Romain: Are you the first Kenyan cyclist in the peloton?

Chris: The first Kenyan-born cyclist in the peloton but Robbie Hunter was the first African to win a stage in the Tour. I regard myself as British.

Romain: But you feel a bit African?

Chris: I feel British, I know I’m British, my family is British but I definitely have a very strong connection with Africa and my African roots. I’ve never lived in the UK before so Africa and the outdoor lifestyle is something close to my heart.

Chris prefers the real thing! (image: Michelle Cound)

Chris prefers the real thing! (Image: Michelle Cound)

Romain: Let’s now talk about your life in Monaco – quite different to that in Africa?

Chris: Yes and it’s good for me to return to Kenya and South Africa at least once a year to see family, come back down to earth and experience something more normal. Monaco’s a special place.

Romain: My newspaper also prints the Monaco-Matin so it would be nice to cover a bit of your life here with your fiancé. What do you do in your free time?

Chris: I enjoy underwater fishing in Cap d’Ail. But mostly on my recovery days I just try to relax. You can’t really go out much because you need to rest though I really enjoy being in the mountains behind Monaco exploring the rivers and forests. But we do that outside of the season, when I am not racing. Most of the time, when I have a recovery day, I just try to sleep most of the day so that I’ve enough energy for the next one.

Romain: Which are your training routes around here?

Chris: I start off in Monaco and ride up to La Turbie, La Peille, down to L’Escarene, Col de St Roche, Col du Turini, Sospel, Col du Braus and down to the valley in Ventimiglia (Italy). Then I can either come back along the coast road or via St Agnes and the Col de La Madone.

The Pros favourite training climb - Col de La Madone

Favourite training climb – Col de La Madone

Romain: So that’s, what, 120km?

Chris: 130km.

Sheree: What’s your best time up the Madone?

Chris: 32 minutes, which I did today on one of the only occasions I’ve gone flat out from bottom to top.

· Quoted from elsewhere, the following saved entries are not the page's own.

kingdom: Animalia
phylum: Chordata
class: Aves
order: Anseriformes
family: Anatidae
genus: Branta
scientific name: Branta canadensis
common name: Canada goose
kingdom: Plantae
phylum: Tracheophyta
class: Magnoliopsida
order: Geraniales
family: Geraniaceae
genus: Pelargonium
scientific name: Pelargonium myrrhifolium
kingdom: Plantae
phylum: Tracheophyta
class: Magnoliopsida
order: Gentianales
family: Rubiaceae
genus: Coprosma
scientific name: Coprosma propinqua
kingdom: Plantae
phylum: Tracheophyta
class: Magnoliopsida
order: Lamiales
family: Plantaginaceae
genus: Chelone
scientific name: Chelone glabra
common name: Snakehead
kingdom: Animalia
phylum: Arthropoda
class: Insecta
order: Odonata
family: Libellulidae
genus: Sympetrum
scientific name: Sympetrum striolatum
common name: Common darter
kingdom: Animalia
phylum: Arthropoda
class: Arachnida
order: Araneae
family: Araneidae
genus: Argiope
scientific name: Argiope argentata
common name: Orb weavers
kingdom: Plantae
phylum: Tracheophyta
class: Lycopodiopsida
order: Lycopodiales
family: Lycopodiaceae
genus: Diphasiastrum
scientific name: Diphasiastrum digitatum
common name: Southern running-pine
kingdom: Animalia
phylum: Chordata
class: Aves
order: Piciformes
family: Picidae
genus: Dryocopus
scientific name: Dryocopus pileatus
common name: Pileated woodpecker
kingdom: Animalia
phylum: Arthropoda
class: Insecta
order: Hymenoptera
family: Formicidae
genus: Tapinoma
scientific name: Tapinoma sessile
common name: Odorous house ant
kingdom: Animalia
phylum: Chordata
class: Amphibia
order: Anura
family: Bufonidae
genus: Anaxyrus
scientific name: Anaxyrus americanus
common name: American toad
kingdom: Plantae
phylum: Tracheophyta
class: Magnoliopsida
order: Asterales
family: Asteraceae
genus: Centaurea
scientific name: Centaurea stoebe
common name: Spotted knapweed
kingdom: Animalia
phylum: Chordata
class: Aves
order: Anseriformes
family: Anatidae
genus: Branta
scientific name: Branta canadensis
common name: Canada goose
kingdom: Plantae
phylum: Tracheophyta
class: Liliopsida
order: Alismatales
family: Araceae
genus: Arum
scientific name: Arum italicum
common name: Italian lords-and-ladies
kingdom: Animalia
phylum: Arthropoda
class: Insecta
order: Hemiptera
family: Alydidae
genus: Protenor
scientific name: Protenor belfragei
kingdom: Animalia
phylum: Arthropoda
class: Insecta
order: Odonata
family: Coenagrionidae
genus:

Romain: You like the area?

Chris: Just having the stability of a home in one place and it’s fantastic for training. In terms of my cycling career, I’ve really been able to improve a lot since I came here. If you go behind Monaco and up into the mountains, it’s beautiful. You don’t have any traffic and you have long climbs that are similar to those in the Alps.

Romain: Who do you usually train with?

Chris: Richie Porte, sometimes Philippe Gilbert, the Aussie guys like Simon Gerrans, but I mainly train alone. If I’m doing efforts, it’s quite hard to ride with other people. Otherwise it’s more or less with my teammates.

Romain: So, outside of the races, what else do you enjoy doing? Do you have any favourite restaurants?

Chris: I’m not sure I want to let on and have everyone go there. I really like restaurant Constantine, they use very natural ingredients and it almost feels like home cooking.

Romain: Do you enjoy other sports? For example, do you go and watch AS Monaco?

Chris: No, I don’t follow football very much to be honest. I find it quite hard to keep up with other sports when I’m always on the road but I enjoyed rugby when I was younger and I watch it when it’s on the television. I was fortunate enough to be invited into the Red Bull enclosure for the recent Monaco F1 GP. I’d never been to a race before and it was super.

Romain: Just to finish. You’ll be keeping the O.Symetric chain rings for the Tour?

Chris: I really enjoy using them. I feel they work well for me so I don’t think I should change them. I’ve found since using them in 2011 that I’ve started doing really well. So l’m happy.

Osymetric are Nicois (image: Osymetric)

Osymetric are Nicois (Image: Osymetric)

Romain: Especially in the time trials?

Chris: Definitely in the time trials, I feel a big difference and also in the mountains.

Romain: The inventor Jean-Louis Talo comes from here, he lives in Menton.

Chris: I catch up with him every now and then for a coffee. He’s a super guy.

Romain: Thanks for your time and good luck for the Dauphine and, of course, the  Tour.

I couldn’t resist asking one tiny question! I’m hoping I’ll be able to catch up with Chris and his fiancée Michelle post-Tour to swap recipes  – Michelle’s a keen baker – and pose my own questions.